__READING PASSAGE__
Businesses must be incentivised to deliver net-zero outcomes through their funding and support as part of the Green recovery.
Stimulating green economic recovery through infrastructure development
Infrastructure development has been identified as a key component of the Government’s agenda in stimulating the economy following Covid-19. Green infrastructure projects can provide long-term climate-ready outcomes, meaning that these not only facilitate a transition towards net-zero but also demonstrate adaptation and resilience in the face of climate change.
Funding the development of Green infrastructure now also mitigates the UK economy’s own transition risk as it relates to climate change. By supporting the design and development of infrastructure that is already climate-ready, the UK will have a demonstrable lead in building a Green economy. It will also be at less risk of having to retrofit infrastructure in the future in order to meet both domestic and international standards and targets.
Green financing for a green recovery
The UK is not currently on target to meet even the previous goal, enshrined in the Climate Change Act 2008, of reducing carbon emissions by 80% relative to the 1990 levels (https://www.instituteforgovernment.org.uk/explainers/net-zero-target). Financing Green projects and initiatives will not only facilitate economic recovery, but it can also accelerate the pace of change required to meet the UK’s commitment to achieving the Sustainable Development Goals by 2030.
Acceleration toward the Net Zero Target can be further incentivised through provision of targeted financing and support for development as well as widespread adoption of technologies that would enable a more rapid transition to take place. For example, Brexit has already had an impact on sectors such as the automotive industry. Financing green technologies and industries to replace these will enable a more rapid shift towards goals such as the proposed ban on the sale of new petrol, diesel or hybrid cars by 2035. The creation of a world-leading Green technology capability and industry in the UK will also position it economically as an exporter of these technologies.

__ACTIVITY__
Write a continuation of the passage on the green recovery, starting after its final sentence. The items that come next were drawn from a separate source, not from the passage on the green recovery.

(Saved data entries)
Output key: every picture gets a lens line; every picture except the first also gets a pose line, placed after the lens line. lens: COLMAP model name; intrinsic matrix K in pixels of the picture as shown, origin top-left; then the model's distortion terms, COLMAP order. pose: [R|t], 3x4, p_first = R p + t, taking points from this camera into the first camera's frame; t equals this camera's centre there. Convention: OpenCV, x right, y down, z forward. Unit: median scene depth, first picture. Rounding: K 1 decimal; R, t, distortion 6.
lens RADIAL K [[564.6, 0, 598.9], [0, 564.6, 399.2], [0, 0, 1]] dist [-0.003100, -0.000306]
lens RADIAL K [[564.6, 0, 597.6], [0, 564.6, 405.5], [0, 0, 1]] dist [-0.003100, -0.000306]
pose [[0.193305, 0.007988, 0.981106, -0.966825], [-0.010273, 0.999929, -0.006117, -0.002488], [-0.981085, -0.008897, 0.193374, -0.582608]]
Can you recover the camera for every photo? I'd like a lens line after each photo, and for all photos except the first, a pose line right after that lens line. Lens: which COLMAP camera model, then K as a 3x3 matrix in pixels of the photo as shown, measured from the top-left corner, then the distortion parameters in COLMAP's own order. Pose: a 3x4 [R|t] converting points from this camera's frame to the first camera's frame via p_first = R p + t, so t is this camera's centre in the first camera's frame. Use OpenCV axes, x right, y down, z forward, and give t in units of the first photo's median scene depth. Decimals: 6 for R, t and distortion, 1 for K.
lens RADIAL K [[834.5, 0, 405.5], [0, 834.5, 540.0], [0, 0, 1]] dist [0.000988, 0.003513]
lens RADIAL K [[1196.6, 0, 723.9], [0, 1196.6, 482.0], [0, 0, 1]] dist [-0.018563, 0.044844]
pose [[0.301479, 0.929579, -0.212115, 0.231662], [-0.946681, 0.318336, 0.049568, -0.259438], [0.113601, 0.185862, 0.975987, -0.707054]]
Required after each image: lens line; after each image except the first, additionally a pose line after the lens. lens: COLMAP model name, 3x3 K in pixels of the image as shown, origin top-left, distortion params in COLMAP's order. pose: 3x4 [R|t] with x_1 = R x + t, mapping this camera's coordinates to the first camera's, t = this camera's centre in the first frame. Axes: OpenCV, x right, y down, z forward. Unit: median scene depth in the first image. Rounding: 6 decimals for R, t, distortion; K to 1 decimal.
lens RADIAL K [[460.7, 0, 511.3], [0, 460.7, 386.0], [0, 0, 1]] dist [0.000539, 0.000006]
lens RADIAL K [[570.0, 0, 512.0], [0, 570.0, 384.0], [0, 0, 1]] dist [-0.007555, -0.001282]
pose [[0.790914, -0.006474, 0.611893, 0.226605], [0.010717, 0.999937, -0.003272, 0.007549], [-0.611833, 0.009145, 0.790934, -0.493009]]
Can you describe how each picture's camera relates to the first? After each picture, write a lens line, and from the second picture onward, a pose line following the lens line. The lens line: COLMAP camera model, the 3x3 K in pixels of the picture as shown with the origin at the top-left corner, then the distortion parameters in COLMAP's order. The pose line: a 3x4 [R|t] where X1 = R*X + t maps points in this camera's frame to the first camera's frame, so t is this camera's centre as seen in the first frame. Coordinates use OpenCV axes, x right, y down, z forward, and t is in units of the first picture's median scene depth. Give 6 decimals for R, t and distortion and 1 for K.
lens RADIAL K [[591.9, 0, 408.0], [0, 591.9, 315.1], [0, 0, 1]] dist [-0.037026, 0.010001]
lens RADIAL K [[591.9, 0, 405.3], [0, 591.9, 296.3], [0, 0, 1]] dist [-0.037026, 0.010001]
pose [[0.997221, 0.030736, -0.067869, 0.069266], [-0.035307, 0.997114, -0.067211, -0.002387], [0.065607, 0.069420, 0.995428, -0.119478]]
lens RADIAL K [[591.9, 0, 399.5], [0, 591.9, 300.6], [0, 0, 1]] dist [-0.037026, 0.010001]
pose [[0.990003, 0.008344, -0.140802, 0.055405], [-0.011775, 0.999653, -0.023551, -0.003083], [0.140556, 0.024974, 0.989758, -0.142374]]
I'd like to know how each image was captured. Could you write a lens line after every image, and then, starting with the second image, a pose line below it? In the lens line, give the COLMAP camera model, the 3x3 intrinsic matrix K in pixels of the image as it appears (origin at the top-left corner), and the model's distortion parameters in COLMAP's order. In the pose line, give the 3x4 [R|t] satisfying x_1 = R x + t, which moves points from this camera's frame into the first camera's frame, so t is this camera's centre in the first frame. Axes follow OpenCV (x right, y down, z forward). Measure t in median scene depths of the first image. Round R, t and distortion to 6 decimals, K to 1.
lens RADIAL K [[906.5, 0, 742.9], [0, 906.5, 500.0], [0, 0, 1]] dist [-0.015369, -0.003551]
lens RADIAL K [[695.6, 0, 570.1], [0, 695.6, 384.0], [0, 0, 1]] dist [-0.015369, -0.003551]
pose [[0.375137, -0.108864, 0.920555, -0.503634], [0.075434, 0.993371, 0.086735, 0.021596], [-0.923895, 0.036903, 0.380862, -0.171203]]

__REPLY TO THE EXERCISE__
Given rising unemployment in the wake of the coronavirus, a focus on financing green infrastructure projects can also create much-needed employment opportunities across a range of skillsets. There is a need to think of the infrastructure required to support a green economy more broadly – for example, there may be mechanisms at present that encourage the financing of the electric vehicles, but not the ability to finance the infrastructures required for recharging vehicles. Creating the infrastructure required for large-scale adoption of electric vehicles, would additionally signal the UK’s global leadership in the greening of infrastructure and create potential new export opportunities for British expertise and green technology.
It is vital that unintended consequences do not arise from greening the economy and that the benefits accrue to all parts of the UK and to all sectors of society. Skilled workers in traditional, brown industries will need to reskill in order to both contribute to the development of, and benefit from, the Green economy. Support for training and redeployment of skills must be built into Green recovery plans, along with impact assessments on local economies.
The days of frequent, intensive and high-volume long-distance commuting might well be over, and this creates an opportunity for the financing and development of green infrastructure outside of the major cities. Creating mirrors of the technology and innovation hubs that existed in London prior to lockdown, and providing local education and training to staff these, could also facilitate the transfer of skills, capital and resources from the South-East to other regions, enabling revitalisation of the UK’s regional communities.